YOUR GOAL = Among the lines of the records, please find those that contain the word "baseFrequency" and copy them.

DATA SHOWN =
----------------
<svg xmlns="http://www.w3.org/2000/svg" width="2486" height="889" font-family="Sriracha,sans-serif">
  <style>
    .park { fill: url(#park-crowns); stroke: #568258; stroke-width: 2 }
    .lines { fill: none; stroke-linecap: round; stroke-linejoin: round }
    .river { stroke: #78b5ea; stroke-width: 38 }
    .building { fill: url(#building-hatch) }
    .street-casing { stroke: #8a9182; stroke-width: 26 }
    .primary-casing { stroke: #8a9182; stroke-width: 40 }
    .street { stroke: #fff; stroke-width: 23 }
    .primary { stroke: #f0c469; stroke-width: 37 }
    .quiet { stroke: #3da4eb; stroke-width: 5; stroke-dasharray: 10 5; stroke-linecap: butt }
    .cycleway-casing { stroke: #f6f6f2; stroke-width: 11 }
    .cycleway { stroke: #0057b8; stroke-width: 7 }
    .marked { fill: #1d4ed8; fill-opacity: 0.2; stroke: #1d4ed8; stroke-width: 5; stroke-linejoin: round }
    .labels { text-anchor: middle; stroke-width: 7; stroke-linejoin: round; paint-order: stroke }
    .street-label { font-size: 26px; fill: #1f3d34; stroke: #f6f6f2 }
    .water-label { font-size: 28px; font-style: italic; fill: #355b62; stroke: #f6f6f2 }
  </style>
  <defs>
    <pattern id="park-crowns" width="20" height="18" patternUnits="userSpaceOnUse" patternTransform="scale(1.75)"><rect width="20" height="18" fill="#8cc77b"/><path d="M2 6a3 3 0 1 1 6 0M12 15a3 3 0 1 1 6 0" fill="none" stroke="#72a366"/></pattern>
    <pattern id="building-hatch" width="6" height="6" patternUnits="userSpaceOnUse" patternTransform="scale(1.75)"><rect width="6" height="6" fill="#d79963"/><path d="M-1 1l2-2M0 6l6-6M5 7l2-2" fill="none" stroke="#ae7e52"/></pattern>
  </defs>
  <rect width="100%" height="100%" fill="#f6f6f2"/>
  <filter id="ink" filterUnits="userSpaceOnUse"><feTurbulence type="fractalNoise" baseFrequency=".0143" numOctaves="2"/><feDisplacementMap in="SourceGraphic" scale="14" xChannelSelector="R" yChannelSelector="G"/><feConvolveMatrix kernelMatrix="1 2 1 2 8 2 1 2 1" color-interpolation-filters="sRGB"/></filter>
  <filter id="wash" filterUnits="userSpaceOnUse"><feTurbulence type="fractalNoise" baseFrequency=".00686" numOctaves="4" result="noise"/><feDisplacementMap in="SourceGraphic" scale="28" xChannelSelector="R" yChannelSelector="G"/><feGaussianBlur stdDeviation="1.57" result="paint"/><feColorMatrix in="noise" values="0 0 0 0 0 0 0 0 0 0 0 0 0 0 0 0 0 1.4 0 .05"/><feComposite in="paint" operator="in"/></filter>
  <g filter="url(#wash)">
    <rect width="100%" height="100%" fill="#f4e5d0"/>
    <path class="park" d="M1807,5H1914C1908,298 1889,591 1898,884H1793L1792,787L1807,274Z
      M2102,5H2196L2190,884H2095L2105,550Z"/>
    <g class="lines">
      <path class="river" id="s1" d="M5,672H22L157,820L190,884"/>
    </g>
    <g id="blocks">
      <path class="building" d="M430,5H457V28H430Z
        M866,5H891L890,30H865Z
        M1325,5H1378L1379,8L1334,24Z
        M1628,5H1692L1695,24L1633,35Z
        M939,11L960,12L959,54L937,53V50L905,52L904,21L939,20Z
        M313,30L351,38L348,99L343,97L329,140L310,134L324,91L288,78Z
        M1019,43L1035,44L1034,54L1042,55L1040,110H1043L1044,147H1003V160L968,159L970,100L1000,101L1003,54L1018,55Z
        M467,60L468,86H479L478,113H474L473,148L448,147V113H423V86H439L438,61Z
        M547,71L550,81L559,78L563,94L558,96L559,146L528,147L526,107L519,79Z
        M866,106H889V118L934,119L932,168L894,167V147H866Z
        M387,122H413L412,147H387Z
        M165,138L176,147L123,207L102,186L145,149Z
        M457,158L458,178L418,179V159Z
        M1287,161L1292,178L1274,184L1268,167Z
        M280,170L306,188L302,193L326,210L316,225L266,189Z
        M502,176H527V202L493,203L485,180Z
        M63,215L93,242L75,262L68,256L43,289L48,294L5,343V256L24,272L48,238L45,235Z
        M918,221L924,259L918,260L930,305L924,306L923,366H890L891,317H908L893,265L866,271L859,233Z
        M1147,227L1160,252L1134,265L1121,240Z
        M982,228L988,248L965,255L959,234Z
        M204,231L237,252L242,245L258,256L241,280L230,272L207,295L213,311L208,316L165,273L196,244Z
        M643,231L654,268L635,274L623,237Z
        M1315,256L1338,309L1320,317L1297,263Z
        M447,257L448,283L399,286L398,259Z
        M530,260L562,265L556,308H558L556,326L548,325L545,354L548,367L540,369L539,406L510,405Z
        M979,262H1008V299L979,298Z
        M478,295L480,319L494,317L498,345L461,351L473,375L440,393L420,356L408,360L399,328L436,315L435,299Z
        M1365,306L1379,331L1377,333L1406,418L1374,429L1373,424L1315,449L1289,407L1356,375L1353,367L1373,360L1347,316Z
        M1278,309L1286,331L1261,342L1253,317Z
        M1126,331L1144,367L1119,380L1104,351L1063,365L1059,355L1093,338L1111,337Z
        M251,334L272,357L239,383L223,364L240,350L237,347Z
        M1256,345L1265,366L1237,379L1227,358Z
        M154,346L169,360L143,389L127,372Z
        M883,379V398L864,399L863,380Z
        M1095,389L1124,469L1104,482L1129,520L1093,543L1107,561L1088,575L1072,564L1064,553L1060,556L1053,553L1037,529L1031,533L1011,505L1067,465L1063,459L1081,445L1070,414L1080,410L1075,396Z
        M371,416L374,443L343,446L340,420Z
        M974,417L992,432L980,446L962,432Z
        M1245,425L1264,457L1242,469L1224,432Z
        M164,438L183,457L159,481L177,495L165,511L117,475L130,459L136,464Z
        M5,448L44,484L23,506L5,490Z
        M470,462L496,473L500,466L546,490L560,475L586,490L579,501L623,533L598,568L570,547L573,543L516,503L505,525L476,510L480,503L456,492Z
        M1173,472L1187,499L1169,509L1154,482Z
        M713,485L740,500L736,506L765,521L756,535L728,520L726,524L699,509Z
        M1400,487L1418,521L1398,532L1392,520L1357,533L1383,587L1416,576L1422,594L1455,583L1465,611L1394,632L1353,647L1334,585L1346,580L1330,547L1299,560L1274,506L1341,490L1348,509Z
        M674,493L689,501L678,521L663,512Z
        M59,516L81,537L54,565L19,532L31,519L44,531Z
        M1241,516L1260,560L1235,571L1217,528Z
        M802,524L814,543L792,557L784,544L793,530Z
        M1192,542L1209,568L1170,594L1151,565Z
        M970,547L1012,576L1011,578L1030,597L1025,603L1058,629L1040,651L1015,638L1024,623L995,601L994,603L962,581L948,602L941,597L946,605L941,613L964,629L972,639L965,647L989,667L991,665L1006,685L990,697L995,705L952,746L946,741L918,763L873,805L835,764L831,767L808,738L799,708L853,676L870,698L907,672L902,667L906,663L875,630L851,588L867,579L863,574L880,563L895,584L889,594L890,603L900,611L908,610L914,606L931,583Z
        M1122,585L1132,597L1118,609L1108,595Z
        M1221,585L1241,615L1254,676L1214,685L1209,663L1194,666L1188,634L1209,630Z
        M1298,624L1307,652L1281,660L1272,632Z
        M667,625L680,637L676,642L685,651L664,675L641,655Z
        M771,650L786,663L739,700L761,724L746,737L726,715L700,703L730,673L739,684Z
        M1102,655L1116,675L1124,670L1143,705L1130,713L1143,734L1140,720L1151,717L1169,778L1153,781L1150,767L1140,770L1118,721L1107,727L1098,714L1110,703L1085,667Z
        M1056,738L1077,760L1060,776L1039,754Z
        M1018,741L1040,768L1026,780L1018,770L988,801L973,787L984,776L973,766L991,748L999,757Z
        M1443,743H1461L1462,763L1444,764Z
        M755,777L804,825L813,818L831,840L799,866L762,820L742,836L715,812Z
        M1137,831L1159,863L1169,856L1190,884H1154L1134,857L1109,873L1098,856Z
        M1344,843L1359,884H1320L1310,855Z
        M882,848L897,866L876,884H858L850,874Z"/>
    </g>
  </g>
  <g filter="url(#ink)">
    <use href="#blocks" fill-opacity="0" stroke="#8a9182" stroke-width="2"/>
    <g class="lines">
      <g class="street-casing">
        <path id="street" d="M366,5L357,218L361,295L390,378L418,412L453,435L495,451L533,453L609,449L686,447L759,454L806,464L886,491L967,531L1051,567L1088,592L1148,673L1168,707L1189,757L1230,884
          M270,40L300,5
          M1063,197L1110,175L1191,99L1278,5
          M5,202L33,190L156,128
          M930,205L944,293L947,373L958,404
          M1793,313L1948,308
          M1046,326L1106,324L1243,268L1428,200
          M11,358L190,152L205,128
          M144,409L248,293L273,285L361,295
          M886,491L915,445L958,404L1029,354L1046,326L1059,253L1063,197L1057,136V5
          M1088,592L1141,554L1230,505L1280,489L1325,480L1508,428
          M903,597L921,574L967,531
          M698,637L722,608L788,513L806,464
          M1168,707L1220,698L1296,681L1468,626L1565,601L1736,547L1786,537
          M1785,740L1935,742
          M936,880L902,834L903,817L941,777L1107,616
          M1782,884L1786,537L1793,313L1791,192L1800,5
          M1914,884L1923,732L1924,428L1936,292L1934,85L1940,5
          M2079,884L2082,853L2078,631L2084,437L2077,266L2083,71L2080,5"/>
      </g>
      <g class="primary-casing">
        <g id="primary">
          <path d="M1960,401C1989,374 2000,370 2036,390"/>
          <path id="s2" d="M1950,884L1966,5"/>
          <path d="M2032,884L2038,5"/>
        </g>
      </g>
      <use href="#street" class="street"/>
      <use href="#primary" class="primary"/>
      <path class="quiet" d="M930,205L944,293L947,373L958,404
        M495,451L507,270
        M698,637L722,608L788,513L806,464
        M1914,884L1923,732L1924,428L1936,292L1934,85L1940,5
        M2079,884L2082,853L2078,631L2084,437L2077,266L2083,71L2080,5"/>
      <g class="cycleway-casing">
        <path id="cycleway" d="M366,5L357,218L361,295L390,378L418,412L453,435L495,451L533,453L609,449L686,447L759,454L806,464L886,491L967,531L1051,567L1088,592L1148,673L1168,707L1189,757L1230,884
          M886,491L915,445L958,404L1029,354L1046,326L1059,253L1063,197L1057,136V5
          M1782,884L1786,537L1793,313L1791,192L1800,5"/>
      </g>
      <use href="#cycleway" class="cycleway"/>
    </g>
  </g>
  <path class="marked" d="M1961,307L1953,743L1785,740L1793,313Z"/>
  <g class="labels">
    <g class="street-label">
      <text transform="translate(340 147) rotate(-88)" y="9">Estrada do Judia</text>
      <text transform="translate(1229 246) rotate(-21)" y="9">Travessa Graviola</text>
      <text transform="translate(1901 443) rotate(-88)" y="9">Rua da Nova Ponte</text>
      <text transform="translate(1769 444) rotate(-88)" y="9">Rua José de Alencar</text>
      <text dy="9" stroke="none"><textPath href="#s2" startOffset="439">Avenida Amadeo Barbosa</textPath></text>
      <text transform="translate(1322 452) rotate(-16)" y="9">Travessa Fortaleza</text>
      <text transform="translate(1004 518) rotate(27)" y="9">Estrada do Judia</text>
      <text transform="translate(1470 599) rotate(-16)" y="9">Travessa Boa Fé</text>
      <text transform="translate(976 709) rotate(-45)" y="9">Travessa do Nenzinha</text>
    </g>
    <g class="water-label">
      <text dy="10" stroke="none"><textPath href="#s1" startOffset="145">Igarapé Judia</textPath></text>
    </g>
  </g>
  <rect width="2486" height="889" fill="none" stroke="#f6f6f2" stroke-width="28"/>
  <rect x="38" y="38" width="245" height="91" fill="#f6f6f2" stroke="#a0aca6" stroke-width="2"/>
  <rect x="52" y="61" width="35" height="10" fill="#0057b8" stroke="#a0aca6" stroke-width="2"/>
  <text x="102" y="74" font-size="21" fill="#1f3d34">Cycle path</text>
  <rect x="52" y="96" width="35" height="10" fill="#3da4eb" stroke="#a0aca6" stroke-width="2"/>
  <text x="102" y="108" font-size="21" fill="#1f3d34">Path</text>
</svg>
----------------
WRITTEN ANSWER =
  <filter id="ink" filterUnits="userSpaceOnUse"><feTurbulence type="fractalNoise" baseFrequency=".0143" numOctaves="2"/><feDisplacementMap in="SourceGraphic" scale="14" xChannelSelector="R" yChannelSelector="G"/><feConvolveMatrix kernelMatrix="1 2 1 2 8 2 1 2 1" color-interpolation-filters="sRGB"/></filter>
  <filter id="wash" filterUnits="userSpaceOnUse"><feTurbulence type="fractalNoise" baseFrequency=".00686" numOctaves="4" result="noise"/><feDisplacementMap in="SourceGraphic" scale="28" xChannelSelector="R" yChannelSelector="G"/><feGaussianBlur stdDeviation="1.57" result="paint"/><feColorMatrix in="noise" values="0 0 0 0 0 0 0 0 0 0 0 0 0 0 0 0 0 1.4 0 .05"/><feComposite in="paint" operator="in"/></filter>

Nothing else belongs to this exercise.